Die Anwälte von Uludag argumentieren, dass diese Inhaftierung völlig unverhältnismäßig und ein klarer Verstoß gegen die Pressefreiheit sei. Sie behaupten, dass ihr Mandant lediglich seiner journalistischen Pflicht nachgekommen sei, die Machthaber zur Rechenschaft zu ziehen, was ein grundlegender Grundsatz der Demokratie sei.
Der Fall stieß auf breite internationale Verurteilung, wobei Pressefreiheitsorganisationen und Menschenrechtsgruppen das Vorgehen der türkischen Regierung gegen unabhängige Medien verurteilten. Sie argumentieren, dass Uludags Inhaftierung Teil eines umfassenderen Musters ist, bei dem kritische Stimmen zum Schweigen gebracht und die Pressefreiheit im Land untergraben werden.
Uludağs Inhaftierung erfolgt in einer Zeit erhöhter Spannungen zwischen der Türkei und Deutschland, da die beiden Länder komplexe diplomatische und wirtschaftliche Beziehungen pflegen.
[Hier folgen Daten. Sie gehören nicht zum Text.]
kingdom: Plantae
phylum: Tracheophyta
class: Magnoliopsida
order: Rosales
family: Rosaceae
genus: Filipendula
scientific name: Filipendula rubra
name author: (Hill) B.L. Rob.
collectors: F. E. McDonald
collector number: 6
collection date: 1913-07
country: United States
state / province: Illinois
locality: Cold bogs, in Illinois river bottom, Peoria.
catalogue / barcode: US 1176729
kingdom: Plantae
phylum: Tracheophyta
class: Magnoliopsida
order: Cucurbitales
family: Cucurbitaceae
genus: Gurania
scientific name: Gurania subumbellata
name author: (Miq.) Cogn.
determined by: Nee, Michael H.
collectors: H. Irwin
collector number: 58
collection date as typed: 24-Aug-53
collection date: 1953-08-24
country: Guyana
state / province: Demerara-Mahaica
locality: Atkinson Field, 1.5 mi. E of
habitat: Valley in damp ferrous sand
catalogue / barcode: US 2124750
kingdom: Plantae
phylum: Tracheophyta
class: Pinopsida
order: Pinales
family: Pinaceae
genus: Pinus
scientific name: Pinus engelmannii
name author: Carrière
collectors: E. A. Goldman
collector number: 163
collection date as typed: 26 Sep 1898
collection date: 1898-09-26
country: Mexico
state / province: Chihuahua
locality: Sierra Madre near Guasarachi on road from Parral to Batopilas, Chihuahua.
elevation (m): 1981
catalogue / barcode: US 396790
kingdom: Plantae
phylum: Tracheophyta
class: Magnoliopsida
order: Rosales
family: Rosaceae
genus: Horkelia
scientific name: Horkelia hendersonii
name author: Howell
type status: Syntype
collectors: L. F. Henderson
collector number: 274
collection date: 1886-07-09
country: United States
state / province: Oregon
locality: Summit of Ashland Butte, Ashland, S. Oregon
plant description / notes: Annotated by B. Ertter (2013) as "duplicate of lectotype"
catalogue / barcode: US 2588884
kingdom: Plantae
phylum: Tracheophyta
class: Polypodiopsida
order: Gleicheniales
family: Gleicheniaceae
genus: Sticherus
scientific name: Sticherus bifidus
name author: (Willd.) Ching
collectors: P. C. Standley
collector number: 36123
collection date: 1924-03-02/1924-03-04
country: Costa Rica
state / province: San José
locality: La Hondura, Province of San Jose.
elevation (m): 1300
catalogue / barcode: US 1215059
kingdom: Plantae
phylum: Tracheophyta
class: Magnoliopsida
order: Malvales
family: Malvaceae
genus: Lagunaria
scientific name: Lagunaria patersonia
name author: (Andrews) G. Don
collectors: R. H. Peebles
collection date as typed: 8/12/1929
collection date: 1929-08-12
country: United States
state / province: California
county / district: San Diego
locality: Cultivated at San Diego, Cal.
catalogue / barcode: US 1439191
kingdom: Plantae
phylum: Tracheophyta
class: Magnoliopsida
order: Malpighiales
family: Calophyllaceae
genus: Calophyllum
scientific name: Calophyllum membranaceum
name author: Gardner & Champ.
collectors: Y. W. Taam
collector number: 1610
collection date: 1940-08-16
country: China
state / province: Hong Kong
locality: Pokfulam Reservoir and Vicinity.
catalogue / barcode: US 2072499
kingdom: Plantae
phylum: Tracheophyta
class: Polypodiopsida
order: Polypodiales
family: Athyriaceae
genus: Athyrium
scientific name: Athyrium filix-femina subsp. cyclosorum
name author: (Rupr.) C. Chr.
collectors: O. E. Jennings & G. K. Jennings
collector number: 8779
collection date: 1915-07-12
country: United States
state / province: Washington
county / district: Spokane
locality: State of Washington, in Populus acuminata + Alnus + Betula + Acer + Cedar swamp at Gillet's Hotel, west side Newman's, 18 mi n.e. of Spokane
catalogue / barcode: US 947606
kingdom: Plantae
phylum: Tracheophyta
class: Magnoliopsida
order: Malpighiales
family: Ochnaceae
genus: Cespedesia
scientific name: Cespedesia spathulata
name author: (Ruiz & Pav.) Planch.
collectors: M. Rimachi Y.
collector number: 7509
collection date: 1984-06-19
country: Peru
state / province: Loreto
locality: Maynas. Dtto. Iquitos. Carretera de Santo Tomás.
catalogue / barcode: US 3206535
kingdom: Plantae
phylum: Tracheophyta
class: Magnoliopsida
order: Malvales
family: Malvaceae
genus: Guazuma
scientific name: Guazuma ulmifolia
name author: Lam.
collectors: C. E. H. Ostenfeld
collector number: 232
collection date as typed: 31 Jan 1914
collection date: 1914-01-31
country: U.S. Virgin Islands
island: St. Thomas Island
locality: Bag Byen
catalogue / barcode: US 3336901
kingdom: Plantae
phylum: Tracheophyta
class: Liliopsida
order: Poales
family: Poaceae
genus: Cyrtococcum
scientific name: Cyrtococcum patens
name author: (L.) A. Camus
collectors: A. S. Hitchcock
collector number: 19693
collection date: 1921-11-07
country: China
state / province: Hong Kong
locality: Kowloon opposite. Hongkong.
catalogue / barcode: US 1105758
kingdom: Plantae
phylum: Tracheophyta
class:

Die deutsche Regierung hat wiederholt die Freilassung von Uludag gefordert, doch die türkischen Behörden haben sich bisher geweigert, nachzugeben.
Der Fall hat auch Besorgnis über den Stand der Pressefreiheit in der Türkei im Allgemeinen ausgelöst. Laut Reporter ohne Grenzen belegt die Türkei im World Press Freedom Index 2022 den 149. Platz von 180 Ländern, was auf eine starke Verschlechterung der Medienunabhängigkeit und des Medienpluralismus in den letzten Jahren hindeutet.
Die Anwälte von Uludag hoffen weiterhin, dass ihr Mandant bald freigelassen wird, sind sich jedoch des harten Kampfes bewusst, den sie angesichts einer zunehmend politisierten und unter dem Einfluss der USA stehenden Justiz vor sich haben Regierung.
Die anhaltende Inhaftierung von Alican Uludag ist eine deutliche Erinnerung an die Herausforderungen, vor denen Journalisten stehen, die es wagen, den Status quo in Frage zu stellen und die Machthaber zur Rechenschaft zu ziehen. Da die internationale Gemeinschaft weiterhin seine Freilassung fordert, wird das Schicksal dieses Falles zweifellos weitreichende Auswirkungen auf die Zukunft der Pressefreiheit in der Türkei haben.